HDP is the leading Hadoop and Spark distribution that supports enterprises on their analytics journey. This analytics journey typically starts with consolidation of different data silos to form an Active Archive. The Active Archive is then used to get a single view of the customer and derive different business insights. With IBM Spectrum Scale, customers can build scalable and global data lakes for their Active Archives.
Here are the top five benefits of IBM Spectrum Scale with HDP:
1.) Extreme scalability with parallel file system architecture
IBM Spectrum Scale uses a parallel file system architecture, by contrast with alternative solutions that employ a scale-out architecture. With a parallel architecture, there is no single metadata node that can become a bottleneck. Every node in the cluster serves both data and metadata, allowing a single IBM Spectrum Scale filesystem to store billions of files. This enables clients to grow their HDP environments seamlessly as the data grows.

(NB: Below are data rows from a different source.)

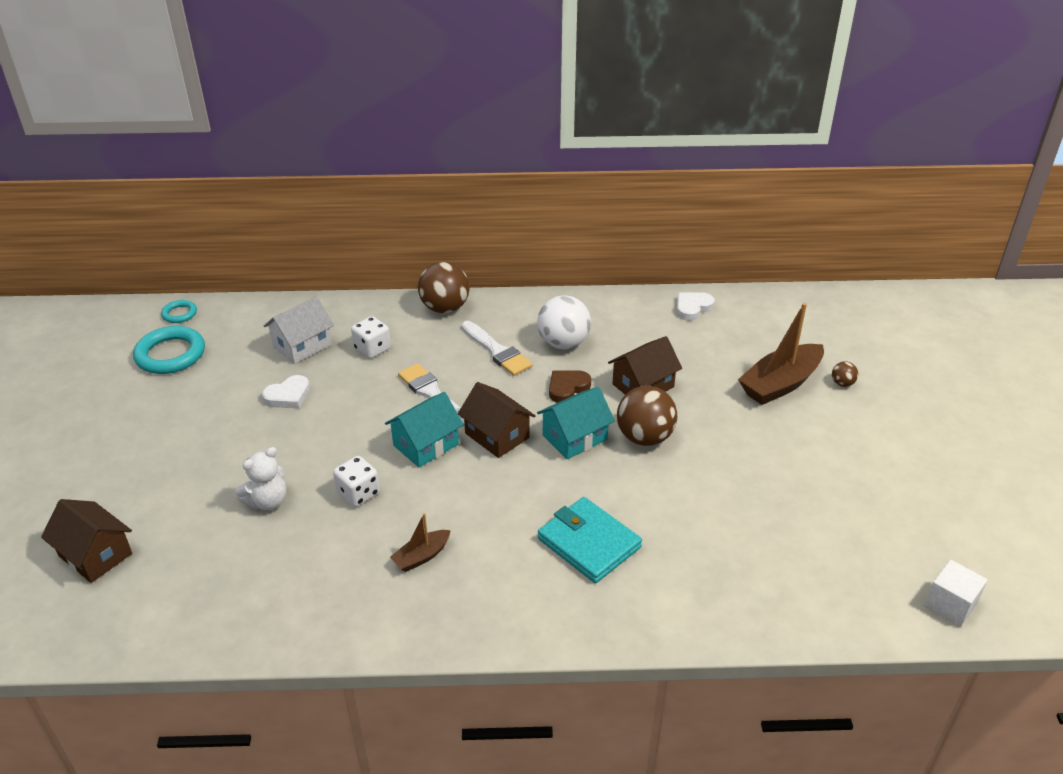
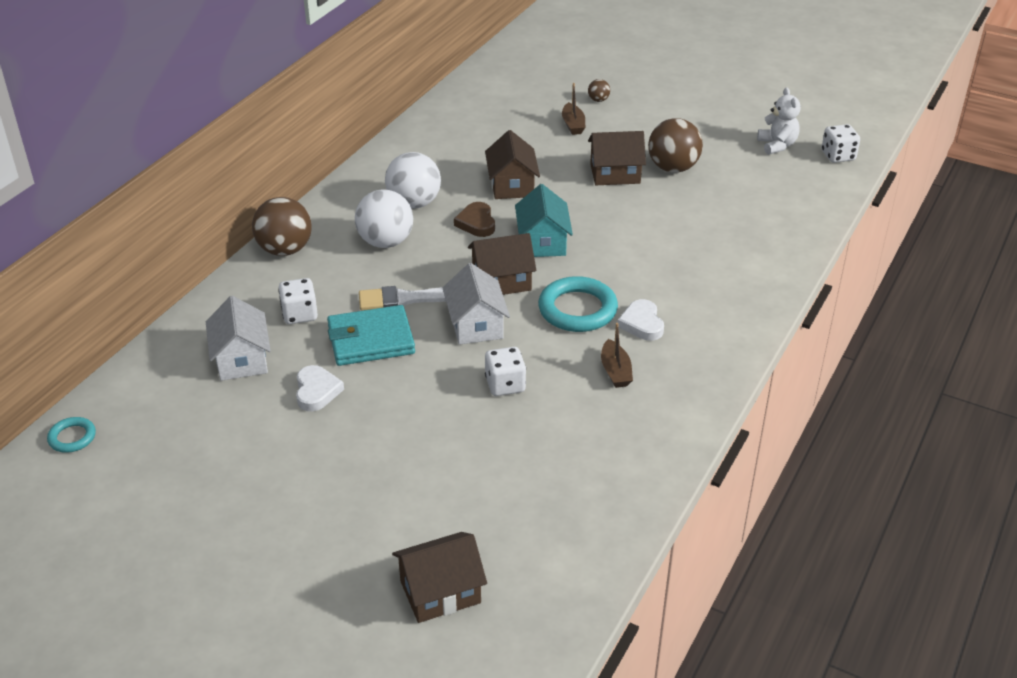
camera: 60 degrees left, 0 degrees up
turquoise ring [133,326,205,374] -> turquoise ring moved to [538,276,618,332]
white teddy bear [235,447,286,510] -> white teddy bear moved to [757,87,801,155]
turquoise house [385,392,464,468] -> white house [443,263,510,345]
white brush [461,321,532,376] -> white ball [355,189,413,248]
turquoise wallet [538,497,642,583] -> turquoise wallet moved to [327,305,415,366]
brown ball [617,386,677,446] -> brown ball moved to [648,118,703,173]
white heart [677,292,715,321] -> white heart moved to [618,299,664,341]
brown boat [738,303,824,405] -> brown boat [562,83,585,135], size x0.52
white cube [924,560,987,627] -> white dice [822,124,860,163]
none -> brown house [588,131,646,185]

2.) Global namespace that can span geographies
Using the IBM Spectrum Scale global namespace, clients can create active, remote data copies and enable real-time, global collaboration. This allows multinational corporations to form ‘data lakes’ across the globe, and host their distributed data under one namespace.
3.) Reduce datacenter footprint with the industry’s best in-place analytics
IBM Spectrum Scale has the most comprehensive support for data access protocols. It supports data access using NFS, SMB, Object, POSIX and the HDFS API. This eliminates the need to maintain separate copies of the same data for traditional applications and for purposes of analytics.
4.) True software defined storage – purchase as software OR as a pre-integrated system
Clients can purchase IBM Spectrum Scale as software to install directly on commodity hardware running the HDP stack and create a distributed filesystem in a shared-nothing storage mode. Clients can also purchase IBM Spectrum Scale as part of a pre-integrated system, the IBM Elastic Storage Server (ESS), and connect as shared storage behind commodity hardware running HDP. Clients can use software-only options to start small, while still leveraging enterprise storage benefits. With the ESS, clients can control cluster sprawl and grow storage independently of compute infrastructure.
5.) IBM hardware advantage
IBM ESS includes a software RAID function that eliminates the need for the three-way replication for data protection that is required with other solutions. Instead, IBM ESS requires just 30% extra capacity to offer similar data protection benefits. IBM Power Systems along with the IBM ESS offer the most optimized hardware stack for running analytics workloads. Clients can enjoy up to 3x reduction of storage and compute infrastructure by moving to Power Systems and IBM ESS compared to commodity scale-out x86 systems.
To support security and regulatory compliance requirements of organizations, IBM Spectrum Scale offers filesystem encryption for secure data at rest, policy based tiering, compression, replication, secure backup and secure erase. HDP’s Atlas and Ranger components provide additional data governance capabilities and the ability to define and manage security policies.
The forthcoming formal certification from Hortonworks for IBM Spectrum Scale to run with HDP will help our joint clients to deploy this solution with confidence.